§ **TEXT**:
+--

# R-alpha: lazy evaluation and plot.step()

**Kurt Hornik
**
Kurt.Hornik@ci.tuwien.ac.at

*Tue, 22 Apr 1997 18:33:36 +0200*

>>>>>* Peter Dalgaard BSA writes:
*
>* The explanation seems to be in different behaviour of the
*>* substitute(...) construction:
*
>* R:
*>>* f<-function(a,b){a<-1; print(deparse(substitute(c(a,b))))}
*>>* f(a,b)
*>* [1] "c(1, b)"
*
>* Splus:
*>>* f<-function(a,b){a<-1; print(deparse(substitute(c(a,b))))}
*>>* f(a,b)
*>* [1] "c(a, b)"
*>* [1] "c(a, b)"
*
>* So in R, assignment to a formal parameter causes the changed value to
*>* be used for substitution purposes.
*
>* In S, this does not happen *unless the formal parameter is a
*>* constant.*!
*
>>* f(2,b)
*>* [1] "c(1, b)"
*>* [1] "c(1, b)"
*>>* f(2:2,b)
*>* [1] "c(2:2, b)"
*>* [1] "c(2:2, b)"
*>>* f("a",b)
*>* [1] "c(1, b)"

+--

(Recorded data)

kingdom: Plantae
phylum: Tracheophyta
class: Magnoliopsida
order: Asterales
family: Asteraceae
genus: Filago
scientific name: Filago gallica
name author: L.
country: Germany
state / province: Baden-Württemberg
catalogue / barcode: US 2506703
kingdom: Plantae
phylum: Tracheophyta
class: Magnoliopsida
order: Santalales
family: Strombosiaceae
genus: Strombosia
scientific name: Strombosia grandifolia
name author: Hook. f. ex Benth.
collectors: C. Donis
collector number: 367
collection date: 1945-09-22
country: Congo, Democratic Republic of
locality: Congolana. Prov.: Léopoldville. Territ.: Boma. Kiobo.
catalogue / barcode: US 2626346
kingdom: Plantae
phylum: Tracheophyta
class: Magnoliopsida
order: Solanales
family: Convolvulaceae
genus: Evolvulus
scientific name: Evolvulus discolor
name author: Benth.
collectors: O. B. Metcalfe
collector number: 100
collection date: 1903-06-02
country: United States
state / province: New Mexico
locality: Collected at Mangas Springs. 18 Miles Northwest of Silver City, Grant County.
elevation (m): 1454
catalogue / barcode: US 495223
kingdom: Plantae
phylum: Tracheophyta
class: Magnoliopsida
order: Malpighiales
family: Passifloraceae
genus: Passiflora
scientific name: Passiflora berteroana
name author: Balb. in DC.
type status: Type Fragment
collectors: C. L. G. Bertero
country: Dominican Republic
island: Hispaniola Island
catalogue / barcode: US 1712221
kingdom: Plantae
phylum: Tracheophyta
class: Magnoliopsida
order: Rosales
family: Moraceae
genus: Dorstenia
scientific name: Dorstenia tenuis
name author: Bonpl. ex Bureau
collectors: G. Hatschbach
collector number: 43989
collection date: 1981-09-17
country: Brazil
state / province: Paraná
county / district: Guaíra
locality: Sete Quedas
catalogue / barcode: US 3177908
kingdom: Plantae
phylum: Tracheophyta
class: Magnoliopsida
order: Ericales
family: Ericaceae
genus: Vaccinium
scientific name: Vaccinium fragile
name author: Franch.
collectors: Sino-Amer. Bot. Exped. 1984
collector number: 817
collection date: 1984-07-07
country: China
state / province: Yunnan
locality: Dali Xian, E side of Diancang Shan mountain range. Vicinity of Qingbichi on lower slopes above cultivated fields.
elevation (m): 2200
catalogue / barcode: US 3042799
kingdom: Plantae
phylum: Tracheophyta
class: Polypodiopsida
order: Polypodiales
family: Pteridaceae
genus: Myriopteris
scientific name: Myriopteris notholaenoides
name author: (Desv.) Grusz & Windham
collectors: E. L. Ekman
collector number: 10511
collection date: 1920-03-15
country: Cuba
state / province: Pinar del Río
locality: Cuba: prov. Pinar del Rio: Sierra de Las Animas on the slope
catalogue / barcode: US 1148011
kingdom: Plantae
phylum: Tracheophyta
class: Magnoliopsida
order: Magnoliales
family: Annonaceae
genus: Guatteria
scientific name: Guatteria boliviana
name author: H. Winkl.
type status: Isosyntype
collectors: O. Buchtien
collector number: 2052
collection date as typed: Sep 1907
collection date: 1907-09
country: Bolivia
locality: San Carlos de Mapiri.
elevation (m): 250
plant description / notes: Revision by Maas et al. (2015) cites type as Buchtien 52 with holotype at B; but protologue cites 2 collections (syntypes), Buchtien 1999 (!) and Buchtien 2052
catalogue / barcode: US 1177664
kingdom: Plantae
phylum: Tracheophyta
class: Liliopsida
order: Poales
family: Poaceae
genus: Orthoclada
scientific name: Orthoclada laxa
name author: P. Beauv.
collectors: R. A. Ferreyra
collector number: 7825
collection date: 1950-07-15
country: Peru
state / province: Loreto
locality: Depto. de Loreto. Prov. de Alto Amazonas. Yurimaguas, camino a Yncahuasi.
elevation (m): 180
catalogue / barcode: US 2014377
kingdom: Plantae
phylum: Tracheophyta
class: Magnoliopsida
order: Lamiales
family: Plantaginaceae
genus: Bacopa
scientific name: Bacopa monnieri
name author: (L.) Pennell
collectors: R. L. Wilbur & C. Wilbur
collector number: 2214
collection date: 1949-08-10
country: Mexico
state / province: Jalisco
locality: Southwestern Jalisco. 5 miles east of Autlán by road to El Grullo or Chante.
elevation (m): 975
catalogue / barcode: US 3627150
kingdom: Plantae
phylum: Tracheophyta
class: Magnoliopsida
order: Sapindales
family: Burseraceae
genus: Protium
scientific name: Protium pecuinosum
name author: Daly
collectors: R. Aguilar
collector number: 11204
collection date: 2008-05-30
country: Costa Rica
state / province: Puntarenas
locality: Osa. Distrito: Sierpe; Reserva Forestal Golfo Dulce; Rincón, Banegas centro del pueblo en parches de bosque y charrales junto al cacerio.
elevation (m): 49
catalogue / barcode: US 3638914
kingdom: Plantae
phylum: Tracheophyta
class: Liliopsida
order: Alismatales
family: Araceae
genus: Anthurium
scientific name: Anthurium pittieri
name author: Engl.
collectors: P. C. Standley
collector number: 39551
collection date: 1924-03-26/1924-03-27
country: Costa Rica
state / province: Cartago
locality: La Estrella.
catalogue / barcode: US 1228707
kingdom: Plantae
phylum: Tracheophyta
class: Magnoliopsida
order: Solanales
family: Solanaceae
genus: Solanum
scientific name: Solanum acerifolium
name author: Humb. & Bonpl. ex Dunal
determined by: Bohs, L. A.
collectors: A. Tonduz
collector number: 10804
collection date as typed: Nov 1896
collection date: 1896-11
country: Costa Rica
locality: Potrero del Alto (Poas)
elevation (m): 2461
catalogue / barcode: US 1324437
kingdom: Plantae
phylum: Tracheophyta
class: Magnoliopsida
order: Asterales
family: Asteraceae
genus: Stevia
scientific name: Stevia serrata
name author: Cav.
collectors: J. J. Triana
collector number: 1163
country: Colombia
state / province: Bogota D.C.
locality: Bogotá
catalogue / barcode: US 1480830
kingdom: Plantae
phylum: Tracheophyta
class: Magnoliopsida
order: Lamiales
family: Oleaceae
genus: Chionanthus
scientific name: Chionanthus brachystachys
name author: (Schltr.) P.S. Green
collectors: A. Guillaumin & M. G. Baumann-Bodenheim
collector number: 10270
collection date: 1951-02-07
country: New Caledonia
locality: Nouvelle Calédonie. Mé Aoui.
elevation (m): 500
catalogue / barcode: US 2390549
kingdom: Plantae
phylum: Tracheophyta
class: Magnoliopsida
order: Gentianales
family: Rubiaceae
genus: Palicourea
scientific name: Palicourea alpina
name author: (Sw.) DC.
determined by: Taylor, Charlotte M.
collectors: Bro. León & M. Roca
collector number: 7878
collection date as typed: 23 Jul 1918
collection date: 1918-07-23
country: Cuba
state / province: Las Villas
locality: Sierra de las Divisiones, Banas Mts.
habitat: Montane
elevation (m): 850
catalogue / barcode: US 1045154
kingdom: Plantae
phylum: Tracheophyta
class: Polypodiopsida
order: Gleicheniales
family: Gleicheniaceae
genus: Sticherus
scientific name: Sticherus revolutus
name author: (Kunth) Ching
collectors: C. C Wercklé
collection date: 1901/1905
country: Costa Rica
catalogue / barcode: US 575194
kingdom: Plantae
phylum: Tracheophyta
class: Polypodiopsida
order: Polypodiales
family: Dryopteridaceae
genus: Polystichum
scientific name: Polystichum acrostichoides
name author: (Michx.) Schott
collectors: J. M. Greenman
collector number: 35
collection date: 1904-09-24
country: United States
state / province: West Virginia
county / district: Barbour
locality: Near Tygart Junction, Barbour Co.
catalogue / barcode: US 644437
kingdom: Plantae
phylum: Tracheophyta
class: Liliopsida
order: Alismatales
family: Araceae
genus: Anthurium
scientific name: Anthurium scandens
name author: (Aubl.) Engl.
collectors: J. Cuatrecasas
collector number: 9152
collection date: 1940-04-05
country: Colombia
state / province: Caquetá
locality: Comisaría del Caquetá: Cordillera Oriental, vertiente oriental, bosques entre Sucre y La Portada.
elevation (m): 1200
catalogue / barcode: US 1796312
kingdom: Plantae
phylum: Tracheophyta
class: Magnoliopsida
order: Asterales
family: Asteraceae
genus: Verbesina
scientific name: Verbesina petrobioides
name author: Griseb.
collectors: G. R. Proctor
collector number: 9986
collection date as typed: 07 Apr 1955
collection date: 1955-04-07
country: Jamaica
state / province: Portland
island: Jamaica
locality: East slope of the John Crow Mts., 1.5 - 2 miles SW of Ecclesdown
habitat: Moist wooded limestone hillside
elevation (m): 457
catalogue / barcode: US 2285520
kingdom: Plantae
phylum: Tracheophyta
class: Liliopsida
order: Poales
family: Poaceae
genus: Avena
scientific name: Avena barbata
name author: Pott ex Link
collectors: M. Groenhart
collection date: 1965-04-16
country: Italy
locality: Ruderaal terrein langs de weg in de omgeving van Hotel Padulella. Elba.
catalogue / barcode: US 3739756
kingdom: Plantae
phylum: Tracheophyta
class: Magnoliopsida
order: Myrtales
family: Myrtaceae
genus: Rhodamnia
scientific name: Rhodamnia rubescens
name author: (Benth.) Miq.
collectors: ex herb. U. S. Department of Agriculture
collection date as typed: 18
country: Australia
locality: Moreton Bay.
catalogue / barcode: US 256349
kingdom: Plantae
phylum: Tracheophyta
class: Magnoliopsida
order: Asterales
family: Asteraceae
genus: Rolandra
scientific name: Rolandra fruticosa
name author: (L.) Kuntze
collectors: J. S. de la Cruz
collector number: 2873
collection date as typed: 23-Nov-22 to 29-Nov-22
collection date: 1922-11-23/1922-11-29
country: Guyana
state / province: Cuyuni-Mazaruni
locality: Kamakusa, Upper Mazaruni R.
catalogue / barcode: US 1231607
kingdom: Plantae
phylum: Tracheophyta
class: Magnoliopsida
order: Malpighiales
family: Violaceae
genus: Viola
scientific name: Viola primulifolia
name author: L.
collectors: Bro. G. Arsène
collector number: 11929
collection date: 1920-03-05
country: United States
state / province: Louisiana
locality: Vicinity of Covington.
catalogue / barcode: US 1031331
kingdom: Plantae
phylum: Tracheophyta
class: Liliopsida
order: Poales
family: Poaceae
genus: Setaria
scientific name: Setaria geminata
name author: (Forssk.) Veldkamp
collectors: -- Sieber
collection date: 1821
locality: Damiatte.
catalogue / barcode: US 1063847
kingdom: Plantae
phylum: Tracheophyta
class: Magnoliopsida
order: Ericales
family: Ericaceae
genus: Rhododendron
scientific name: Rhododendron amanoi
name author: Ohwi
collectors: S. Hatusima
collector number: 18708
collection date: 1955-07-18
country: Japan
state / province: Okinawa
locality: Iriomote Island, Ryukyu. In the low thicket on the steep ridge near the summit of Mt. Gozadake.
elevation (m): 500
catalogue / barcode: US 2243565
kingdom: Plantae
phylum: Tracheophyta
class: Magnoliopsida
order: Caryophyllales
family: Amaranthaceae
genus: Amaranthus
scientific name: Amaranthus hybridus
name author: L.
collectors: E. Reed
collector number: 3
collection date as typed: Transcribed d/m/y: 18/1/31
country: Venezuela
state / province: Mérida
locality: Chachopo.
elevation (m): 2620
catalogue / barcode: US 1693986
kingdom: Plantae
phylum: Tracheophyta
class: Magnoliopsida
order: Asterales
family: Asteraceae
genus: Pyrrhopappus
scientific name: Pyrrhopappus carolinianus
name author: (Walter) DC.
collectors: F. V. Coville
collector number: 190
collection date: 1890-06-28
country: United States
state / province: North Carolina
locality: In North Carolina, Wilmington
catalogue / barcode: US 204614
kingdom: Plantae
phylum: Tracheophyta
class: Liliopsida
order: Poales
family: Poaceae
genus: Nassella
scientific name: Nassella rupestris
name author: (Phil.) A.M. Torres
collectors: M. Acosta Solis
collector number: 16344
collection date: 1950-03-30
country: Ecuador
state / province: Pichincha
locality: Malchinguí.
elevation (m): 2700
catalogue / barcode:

+--

§ **STATED TASK A**:
List each distinct call to f that appears in the R-alpha mailing-list post.
§ **STATED TASK B**:
Resume the R-alpha mailing-list post from the point where it stops.

§ **EXERCISE OUTPUT A**:
f(a,b), f(2,b), f(2:2,b), f("a",b)

§ **EXERCISE OUTPUT B**:
*>* [1] "c(1, b)"
*
>* This is confusing in both languages, but I'd say that S has the bigger
*>* problem...
*
Not a surprise ...
Thanks, Peter, for the explanation. Does this also explain the
different results for x <- sort(x)?
>* In Kurts example, inserting
*
>* xlab
*>* ylab
*
>* as the first two lines of the function defeats lazy evaluation and
*>* provides the desired behaviour (I suppose) in both R and S.
*
Yes. This is also what I suggested to Martin in order to have a version
of plot.step() which does the same under R and S.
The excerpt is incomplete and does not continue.